EXERCISE GOAL ->
The required output is the lines below from the line containing "15: (894, 339, 87.01)" to the line containing "28: (514, 99, 549.94)", inclusive, retyped exactly. No other lines belong in it.
--- SOURCE MATERIAL Enclosed Below ---
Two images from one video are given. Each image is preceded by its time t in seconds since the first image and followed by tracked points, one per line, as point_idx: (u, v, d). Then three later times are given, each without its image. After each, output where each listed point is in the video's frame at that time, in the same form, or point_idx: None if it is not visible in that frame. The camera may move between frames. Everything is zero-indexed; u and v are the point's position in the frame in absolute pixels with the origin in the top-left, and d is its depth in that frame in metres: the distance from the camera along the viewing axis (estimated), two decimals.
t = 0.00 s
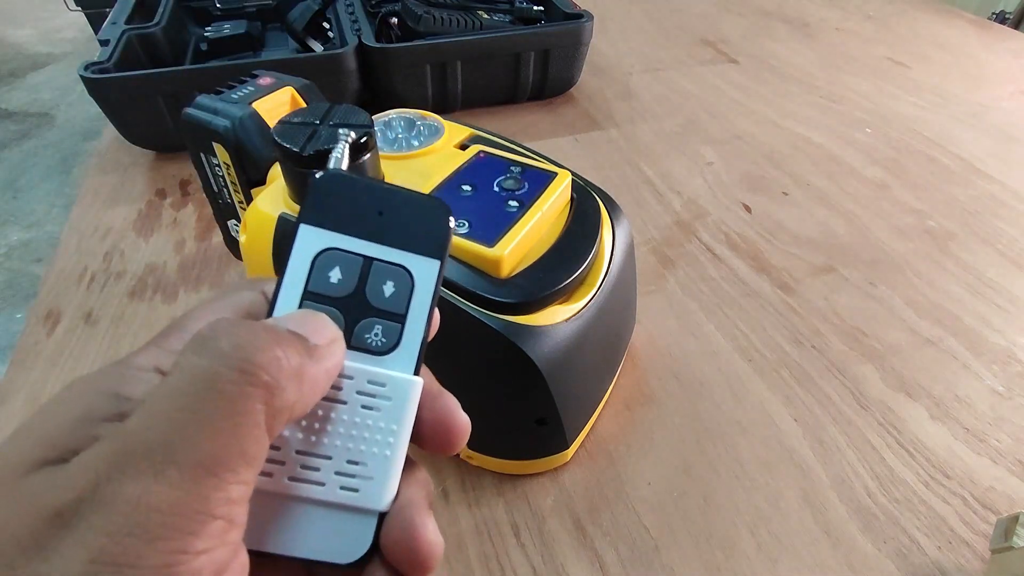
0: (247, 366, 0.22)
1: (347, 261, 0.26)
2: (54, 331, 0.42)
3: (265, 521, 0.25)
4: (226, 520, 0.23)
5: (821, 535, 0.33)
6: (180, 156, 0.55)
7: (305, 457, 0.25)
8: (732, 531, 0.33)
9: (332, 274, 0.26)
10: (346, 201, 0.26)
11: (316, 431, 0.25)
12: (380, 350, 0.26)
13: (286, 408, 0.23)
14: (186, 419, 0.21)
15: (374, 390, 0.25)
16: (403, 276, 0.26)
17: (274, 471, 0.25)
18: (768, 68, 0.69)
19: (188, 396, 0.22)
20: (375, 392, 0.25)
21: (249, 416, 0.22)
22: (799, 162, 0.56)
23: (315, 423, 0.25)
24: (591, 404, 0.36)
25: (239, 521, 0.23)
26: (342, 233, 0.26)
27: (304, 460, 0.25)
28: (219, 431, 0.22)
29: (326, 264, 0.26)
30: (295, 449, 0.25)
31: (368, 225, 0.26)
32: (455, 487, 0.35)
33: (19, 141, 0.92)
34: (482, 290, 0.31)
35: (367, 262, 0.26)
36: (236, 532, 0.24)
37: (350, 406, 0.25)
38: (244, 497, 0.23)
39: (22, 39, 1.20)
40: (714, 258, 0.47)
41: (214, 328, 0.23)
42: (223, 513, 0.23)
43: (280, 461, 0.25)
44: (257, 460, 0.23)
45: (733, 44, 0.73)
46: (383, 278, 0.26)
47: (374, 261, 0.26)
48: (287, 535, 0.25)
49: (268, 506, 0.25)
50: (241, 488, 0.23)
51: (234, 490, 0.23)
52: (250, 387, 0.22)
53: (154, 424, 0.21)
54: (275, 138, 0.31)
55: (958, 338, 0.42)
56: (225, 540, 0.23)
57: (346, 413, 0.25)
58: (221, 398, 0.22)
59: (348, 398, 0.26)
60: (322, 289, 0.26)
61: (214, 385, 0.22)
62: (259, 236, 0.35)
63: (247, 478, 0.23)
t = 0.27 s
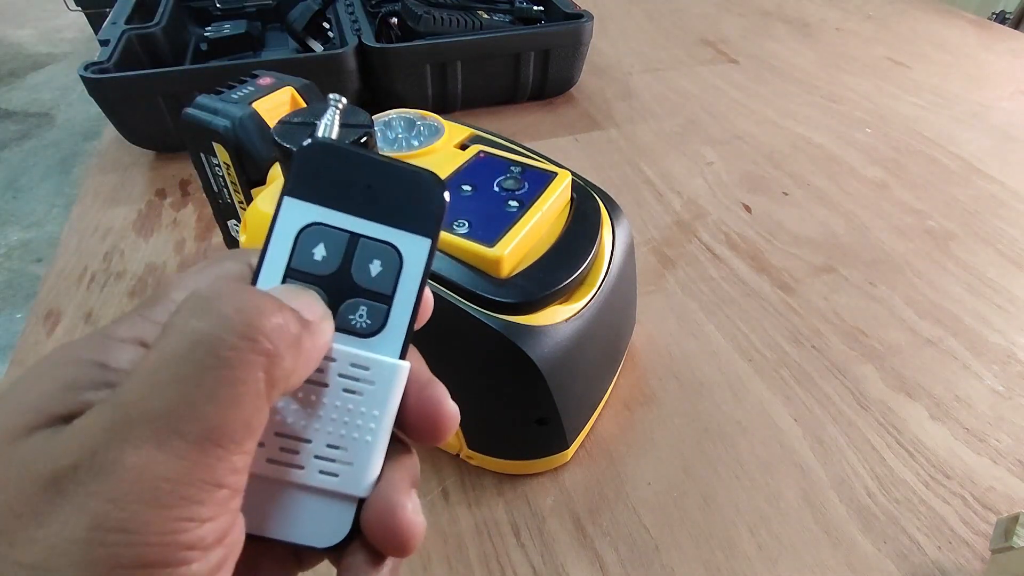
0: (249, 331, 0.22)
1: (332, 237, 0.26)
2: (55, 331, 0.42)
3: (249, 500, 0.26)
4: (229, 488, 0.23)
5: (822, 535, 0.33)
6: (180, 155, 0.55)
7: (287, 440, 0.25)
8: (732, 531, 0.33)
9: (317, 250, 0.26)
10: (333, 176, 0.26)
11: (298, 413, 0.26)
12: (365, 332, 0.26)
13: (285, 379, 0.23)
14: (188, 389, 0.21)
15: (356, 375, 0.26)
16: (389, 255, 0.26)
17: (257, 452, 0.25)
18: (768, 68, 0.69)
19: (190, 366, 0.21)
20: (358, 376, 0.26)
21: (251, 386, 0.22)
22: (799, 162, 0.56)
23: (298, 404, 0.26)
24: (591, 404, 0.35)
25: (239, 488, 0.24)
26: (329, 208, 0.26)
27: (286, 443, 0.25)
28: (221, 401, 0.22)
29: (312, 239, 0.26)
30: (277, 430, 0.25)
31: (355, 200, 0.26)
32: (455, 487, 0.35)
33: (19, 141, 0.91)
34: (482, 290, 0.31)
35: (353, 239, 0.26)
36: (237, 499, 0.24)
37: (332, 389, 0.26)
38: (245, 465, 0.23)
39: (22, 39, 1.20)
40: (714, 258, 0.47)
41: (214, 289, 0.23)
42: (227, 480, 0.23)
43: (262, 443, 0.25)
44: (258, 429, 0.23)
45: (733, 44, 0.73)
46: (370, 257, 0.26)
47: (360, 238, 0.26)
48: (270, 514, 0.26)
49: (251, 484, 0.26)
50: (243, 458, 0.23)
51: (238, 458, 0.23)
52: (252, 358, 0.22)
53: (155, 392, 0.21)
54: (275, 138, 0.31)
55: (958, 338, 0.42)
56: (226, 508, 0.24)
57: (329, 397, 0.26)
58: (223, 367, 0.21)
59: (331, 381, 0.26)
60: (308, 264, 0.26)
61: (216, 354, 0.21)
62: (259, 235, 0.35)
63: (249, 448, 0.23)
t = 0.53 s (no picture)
0: (239, 327, 0.22)
1: (329, 235, 0.26)
2: (55, 331, 0.42)
3: (254, 491, 0.25)
4: (216, 475, 0.23)
5: (822, 535, 0.33)
6: (180, 155, 0.55)
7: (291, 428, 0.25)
8: (732, 531, 0.33)
9: (315, 248, 0.26)
10: (329, 175, 0.26)
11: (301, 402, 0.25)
12: (365, 325, 0.26)
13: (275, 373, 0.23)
14: (178, 375, 0.22)
15: (359, 362, 0.25)
16: (386, 251, 0.26)
17: (261, 442, 0.25)
18: (768, 68, 0.69)
19: (180, 352, 0.22)
20: (360, 364, 0.25)
21: (242, 374, 0.22)
22: (799, 162, 0.56)
23: (301, 393, 0.25)
24: (591, 404, 0.35)
25: (228, 477, 0.24)
26: (325, 206, 0.26)
27: (290, 432, 0.25)
28: (211, 387, 0.22)
29: (309, 238, 0.26)
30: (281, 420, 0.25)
31: (350, 198, 0.26)
32: (455, 487, 0.35)
33: (19, 141, 0.92)
34: (481, 290, 0.31)
35: (350, 236, 0.26)
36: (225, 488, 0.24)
37: (335, 378, 0.26)
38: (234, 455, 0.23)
39: (22, 39, 1.20)
40: (714, 258, 0.47)
41: (214, 291, 0.24)
42: (215, 470, 0.23)
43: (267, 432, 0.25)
44: (248, 417, 0.23)
45: (733, 44, 0.73)
46: (367, 253, 0.26)
47: (357, 234, 0.26)
48: (276, 504, 0.25)
49: (257, 476, 0.25)
50: (230, 447, 0.23)
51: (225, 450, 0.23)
52: (244, 345, 0.22)
53: (148, 377, 0.22)
54: (275, 138, 0.31)
55: (958, 338, 0.42)
56: (215, 497, 0.24)
57: (332, 385, 0.25)
58: (214, 354, 0.22)
59: (334, 370, 0.26)
60: (307, 263, 0.26)
61: (206, 341, 0.22)
62: (259, 235, 0.35)
63: (237, 437, 0.23)
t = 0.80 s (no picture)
0: (170, 309, 0.25)
1: (339, 237, 0.27)
2: (55, 331, 0.42)
3: (260, 496, 0.25)
4: (134, 459, 0.24)
5: (821, 535, 0.33)
6: (180, 155, 0.55)
7: (300, 431, 0.26)
8: (732, 531, 0.33)
9: (326, 250, 0.27)
10: (340, 181, 0.27)
11: (309, 406, 0.26)
12: (373, 325, 0.27)
13: (219, 353, 0.25)
14: (106, 348, 0.24)
15: (367, 366, 0.26)
16: (395, 254, 0.27)
17: (270, 445, 0.25)
18: (768, 68, 0.69)
19: (112, 330, 0.24)
20: (369, 367, 0.26)
21: (171, 352, 0.25)
22: (799, 162, 0.56)
23: (308, 397, 0.26)
24: (591, 404, 0.35)
25: (147, 463, 0.25)
26: (336, 210, 0.27)
27: (298, 434, 0.26)
28: (136, 360, 0.24)
29: (320, 240, 0.27)
30: (288, 423, 0.26)
31: (361, 203, 0.27)
32: (455, 487, 0.35)
33: (19, 141, 0.91)
34: (481, 289, 0.31)
35: (360, 238, 0.27)
36: (146, 475, 0.25)
37: (342, 381, 0.26)
38: (157, 437, 0.25)
39: (22, 39, 1.20)
40: (714, 258, 0.47)
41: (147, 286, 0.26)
42: (132, 450, 0.24)
43: (275, 435, 0.25)
44: (177, 399, 0.25)
45: (733, 44, 0.73)
46: (376, 255, 0.27)
47: (366, 237, 0.27)
48: (282, 509, 0.25)
49: (263, 480, 0.25)
50: (154, 426, 0.25)
51: (144, 426, 0.24)
52: (175, 326, 0.25)
53: (78, 354, 0.24)
54: (275, 138, 0.31)
55: (958, 338, 0.42)
56: (133, 482, 0.24)
57: (340, 388, 0.26)
58: (145, 332, 0.25)
59: (342, 373, 0.26)
60: (317, 265, 0.27)
61: (137, 321, 0.25)
62: (260, 236, 0.35)
63: (160, 415, 0.25)
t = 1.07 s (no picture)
0: (184, 318, 0.25)
1: (344, 246, 0.27)
2: (55, 331, 0.42)
3: (268, 502, 0.25)
4: (150, 467, 0.24)
5: (821, 535, 0.33)
6: (180, 155, 0.55)
7: (307, 437, 0.26)
8: (732, 531, 0.33)
9: (332, 259, 0.27)
10: (345, 191, 0.27)
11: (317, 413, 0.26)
12: (379, 332, 0.27)
13: (232, 362, 0.25)
14: (120, 358, 0.24)
15: (373, 372, 0.26)
16: (400, 262, 0.27)
17: (277, 451, 0.25)
18: (768, 68, 0.69)
19: (126, 340, 0.24)
20: (375, 373, 0.26)
21: (183, 362, 0.24)
22: (799, 162, 0.56)
23: (315, 404, 0.26)
24: (591, 404, 0.35)
25: (162, 470, 0.25)
26: (341, 220, 0.27)
27: (306, 440, 0.26)
28: (150, 369, 0.24)
29: (326, 250, 0.27)
30: (296, 430, 0.26)
31: (365, 212, 0.27)
32: (456, 487, 0.35)
33: (18, 141, 0.92)
34: (481, 290, 0.31)
35: (365, 247, 0.27)
36: (160, 482, 0.25)
37: (349, 388, 0.26)
38: (170, 446, 0.25)
39: (22, 39, 1.20)
40: (714, 258, 0.47)
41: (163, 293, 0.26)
42: (148, 457, 0.24)
43: (282, 442, 0.26)
44: (191, 408, 0.25)
45: (733, 44, 0.73)
46: (381, 263, 0.27)
47: (371, 246, 0.27)
48: (290, 516, 0.25)
49: (272, 488, 0.25)
50: (168, 434, 0.24)
51: (159, 434, 0.24)
52: (188, 336, 0.25)
53: (93, 364, 0.24)
54: (275, 138, 0.31)
55: (958, 338, 0.42)
56: (148, 488, 0.24)
57: (346, 394, 0.26)
58: (157, 342, 0.24)
59: (349, 379, 0.26)
60: (323, 274, 0.27)
61: (150, 331, 0.24)
62: (260, 236, 0.35)
63: (173, 424, 0.25)
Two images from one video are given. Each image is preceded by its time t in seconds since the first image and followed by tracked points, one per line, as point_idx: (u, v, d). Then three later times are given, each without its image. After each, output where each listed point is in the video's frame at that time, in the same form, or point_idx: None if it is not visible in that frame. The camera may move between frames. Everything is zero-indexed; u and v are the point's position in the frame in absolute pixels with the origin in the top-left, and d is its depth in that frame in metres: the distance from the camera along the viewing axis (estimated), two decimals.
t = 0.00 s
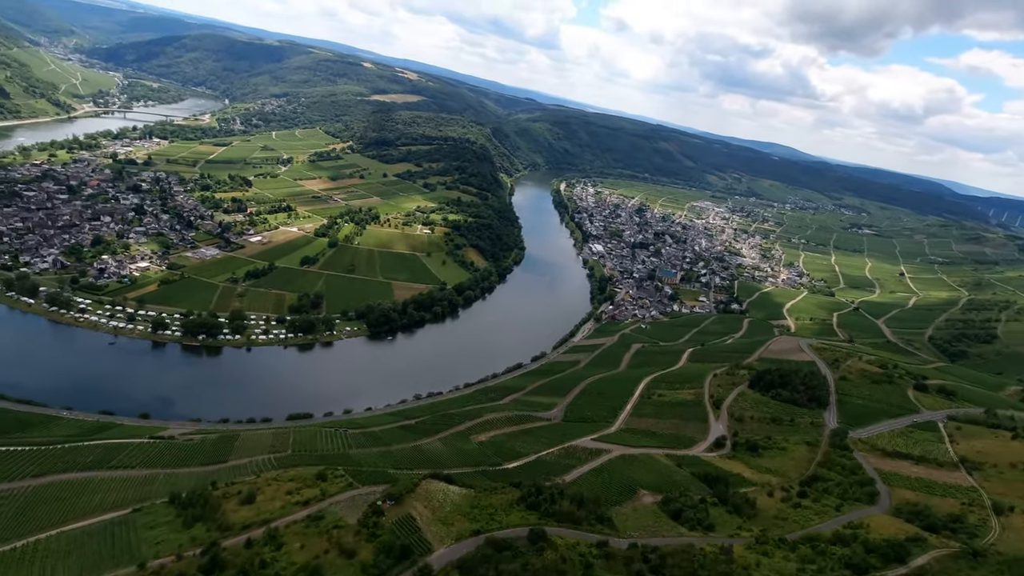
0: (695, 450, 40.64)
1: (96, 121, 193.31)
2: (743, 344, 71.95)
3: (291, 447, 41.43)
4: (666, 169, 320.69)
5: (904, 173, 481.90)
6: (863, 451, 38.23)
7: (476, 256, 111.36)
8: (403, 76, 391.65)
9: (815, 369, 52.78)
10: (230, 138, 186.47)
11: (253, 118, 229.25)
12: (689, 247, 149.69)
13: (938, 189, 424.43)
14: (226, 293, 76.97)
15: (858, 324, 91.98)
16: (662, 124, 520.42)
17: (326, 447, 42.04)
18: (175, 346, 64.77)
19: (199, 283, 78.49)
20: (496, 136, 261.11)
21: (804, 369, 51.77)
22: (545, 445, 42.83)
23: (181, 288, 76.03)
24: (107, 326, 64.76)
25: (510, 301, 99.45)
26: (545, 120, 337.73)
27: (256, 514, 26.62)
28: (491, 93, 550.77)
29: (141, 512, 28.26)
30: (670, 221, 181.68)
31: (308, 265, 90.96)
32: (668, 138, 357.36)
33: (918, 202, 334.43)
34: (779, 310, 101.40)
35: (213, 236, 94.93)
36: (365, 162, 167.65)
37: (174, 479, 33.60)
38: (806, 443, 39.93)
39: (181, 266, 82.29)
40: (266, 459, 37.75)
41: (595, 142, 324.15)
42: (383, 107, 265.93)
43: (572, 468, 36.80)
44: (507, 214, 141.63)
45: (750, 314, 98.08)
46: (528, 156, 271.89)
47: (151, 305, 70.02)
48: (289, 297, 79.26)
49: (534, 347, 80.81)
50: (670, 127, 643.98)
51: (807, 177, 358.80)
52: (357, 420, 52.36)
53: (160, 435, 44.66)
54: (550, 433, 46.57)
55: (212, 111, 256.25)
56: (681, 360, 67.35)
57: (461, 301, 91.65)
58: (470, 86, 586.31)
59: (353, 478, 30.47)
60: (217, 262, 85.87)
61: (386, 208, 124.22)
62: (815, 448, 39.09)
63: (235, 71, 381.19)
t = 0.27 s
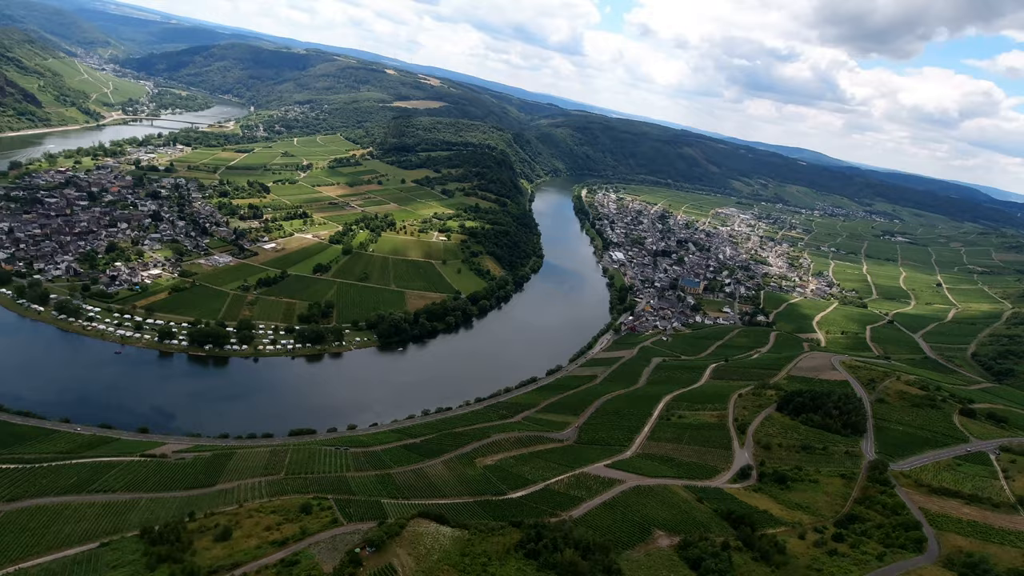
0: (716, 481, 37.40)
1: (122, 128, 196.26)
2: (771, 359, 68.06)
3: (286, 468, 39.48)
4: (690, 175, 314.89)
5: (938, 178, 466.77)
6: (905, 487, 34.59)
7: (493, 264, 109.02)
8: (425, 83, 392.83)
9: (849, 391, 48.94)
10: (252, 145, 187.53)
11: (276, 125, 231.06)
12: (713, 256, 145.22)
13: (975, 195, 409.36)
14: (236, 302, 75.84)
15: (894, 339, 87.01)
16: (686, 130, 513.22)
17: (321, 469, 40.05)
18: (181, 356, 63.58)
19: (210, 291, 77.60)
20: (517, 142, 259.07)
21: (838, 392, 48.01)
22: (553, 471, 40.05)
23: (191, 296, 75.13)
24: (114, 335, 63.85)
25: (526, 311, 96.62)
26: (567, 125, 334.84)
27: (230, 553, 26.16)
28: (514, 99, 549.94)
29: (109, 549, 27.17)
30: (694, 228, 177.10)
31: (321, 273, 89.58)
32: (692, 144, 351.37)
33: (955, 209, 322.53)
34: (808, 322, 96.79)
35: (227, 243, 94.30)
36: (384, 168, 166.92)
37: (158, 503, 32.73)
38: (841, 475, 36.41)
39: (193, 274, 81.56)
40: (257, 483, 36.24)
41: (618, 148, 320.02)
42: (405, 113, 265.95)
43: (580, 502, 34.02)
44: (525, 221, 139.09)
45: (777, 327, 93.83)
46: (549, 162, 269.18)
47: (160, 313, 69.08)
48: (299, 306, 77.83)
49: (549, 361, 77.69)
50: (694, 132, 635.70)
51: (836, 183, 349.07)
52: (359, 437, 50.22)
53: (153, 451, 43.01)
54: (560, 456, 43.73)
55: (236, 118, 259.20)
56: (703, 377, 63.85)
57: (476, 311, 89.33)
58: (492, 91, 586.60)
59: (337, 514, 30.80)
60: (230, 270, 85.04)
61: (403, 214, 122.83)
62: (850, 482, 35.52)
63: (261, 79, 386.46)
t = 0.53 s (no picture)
--- End of Enclosed SOURCE MATERIAL ---
EXERCISE SOLUTION ->
15: (894, 339, 87.01)
16: (686, 130, 513.22)
17: (321, 469, 40.05)
18: (181, 356, 63.58)
19: (210, 291, 77.60)
20: (517, 142, 259.07)
21: (838, 392, 48.01)
22: (553, 471, 40.05)
23: (191, 296, 75.13)
24: (114, 335, 63.85)
25: (526, 311, 96.62)
26: (567, 125, 334.84)
27: (230, 553, 26.16)
28: (514, 99, 549.94)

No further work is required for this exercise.